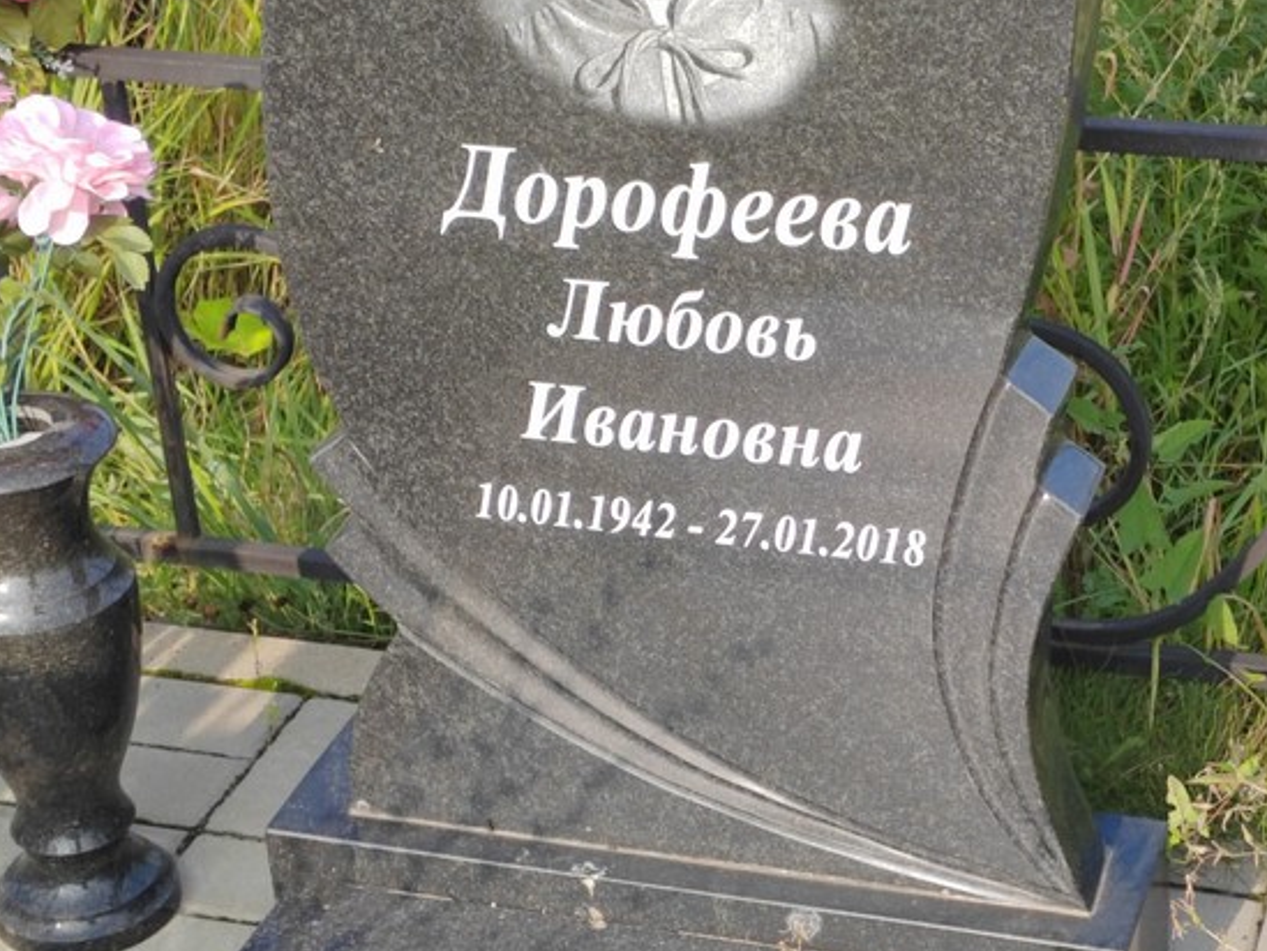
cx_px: 833
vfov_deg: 17.2
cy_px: 485
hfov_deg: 22.7
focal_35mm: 86
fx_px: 3148
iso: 100
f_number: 1.9
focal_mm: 5.52
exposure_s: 1/430
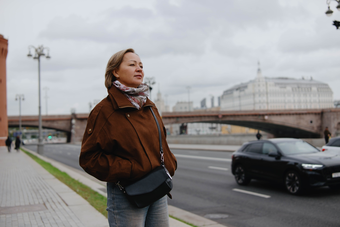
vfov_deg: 33.0
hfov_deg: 47.9
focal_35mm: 40
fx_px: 382
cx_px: 170
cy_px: 114
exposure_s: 1/1600
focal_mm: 27
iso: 100
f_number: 1.8
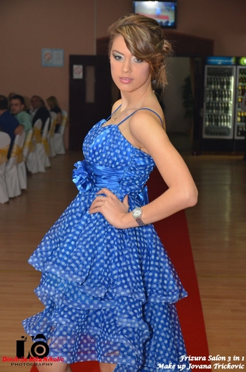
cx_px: 123
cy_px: 186
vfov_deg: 26.1
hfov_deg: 17.4
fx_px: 804
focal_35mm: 78
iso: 1000
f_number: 5
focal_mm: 52
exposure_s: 1/100
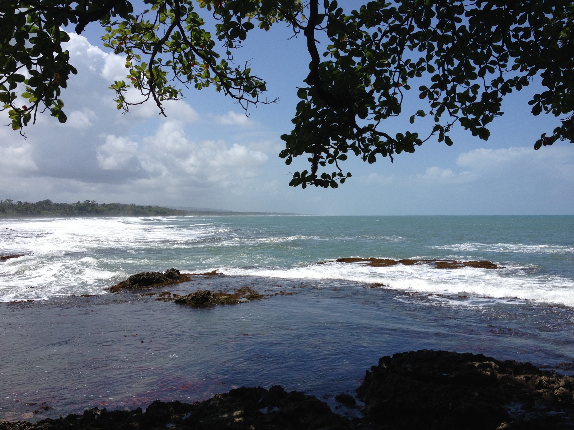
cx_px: 287
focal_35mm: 35
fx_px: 580
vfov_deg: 40.7
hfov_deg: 52.6
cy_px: 215
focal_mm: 4.28
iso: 50
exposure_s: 1/2632
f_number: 2.4
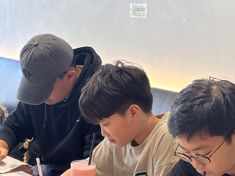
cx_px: 156
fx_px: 577
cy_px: 135
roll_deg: -2.4
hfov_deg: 22.9
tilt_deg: -8.3
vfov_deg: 17.3
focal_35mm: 85
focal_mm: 5.1
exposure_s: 1/120
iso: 100
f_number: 1.6
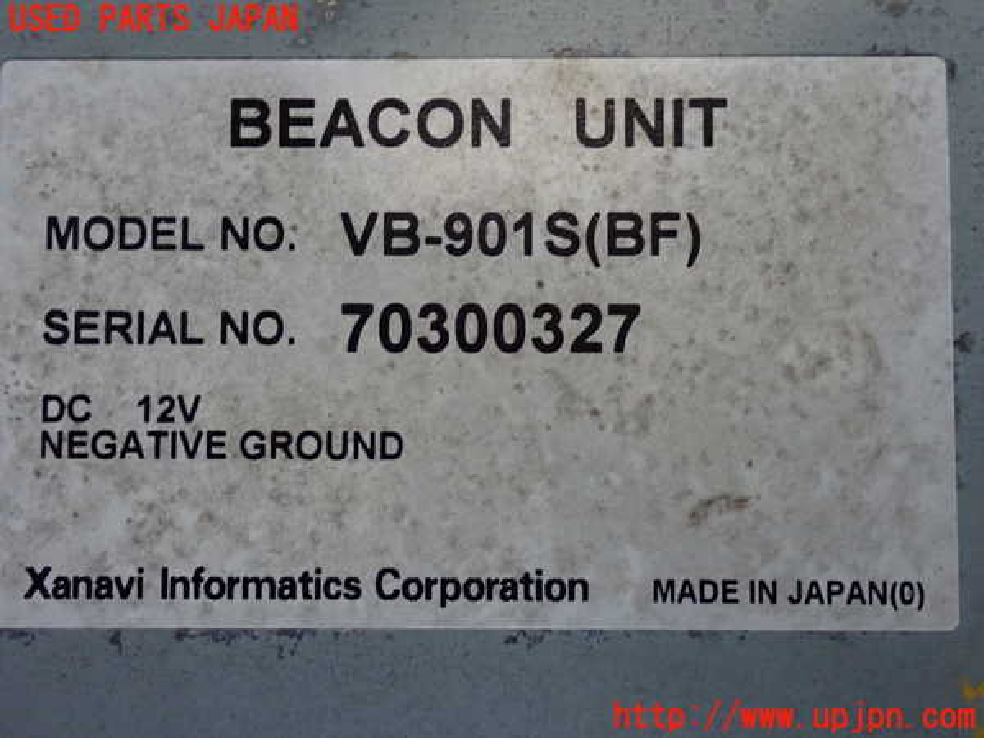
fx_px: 2018
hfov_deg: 27.4
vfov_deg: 20.7
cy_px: 369
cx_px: 492
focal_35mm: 71
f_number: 3.9
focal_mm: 12.73
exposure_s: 1/60
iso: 800
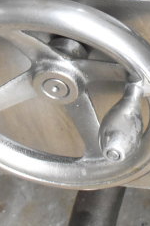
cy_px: -162
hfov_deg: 9.4
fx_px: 915
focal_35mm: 146
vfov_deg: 12.9
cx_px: 113
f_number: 8
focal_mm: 24
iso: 6400
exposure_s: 1/250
# # # # #
How to complete this task: Give again, word for word, the lines from the one containing "focal_mm: 5.1" through the last line of the entries, with pictures omitted and nothing added.

Written answer:
focal_mm: 5.1
exposure_s: 1/120
iso: 100
f_number: 1.6
fx_px: 2018
hfov_deg: 27.4
vfov_deg: 20.7
cy_px: 369
cx_px: 492
focal_35mm: 71
f_number: 3.9
focal_mm: 12.73
exposure_s: 1/60
iso: 800
cy_px: -162
hfov_deg: 9.4
fx_px: 915
focal_35mm: 146
vfov_deg: 12.9
cx_px: 113
f_number: 8
focal_mm: 24
iso: 6400
exposure_s: 1/250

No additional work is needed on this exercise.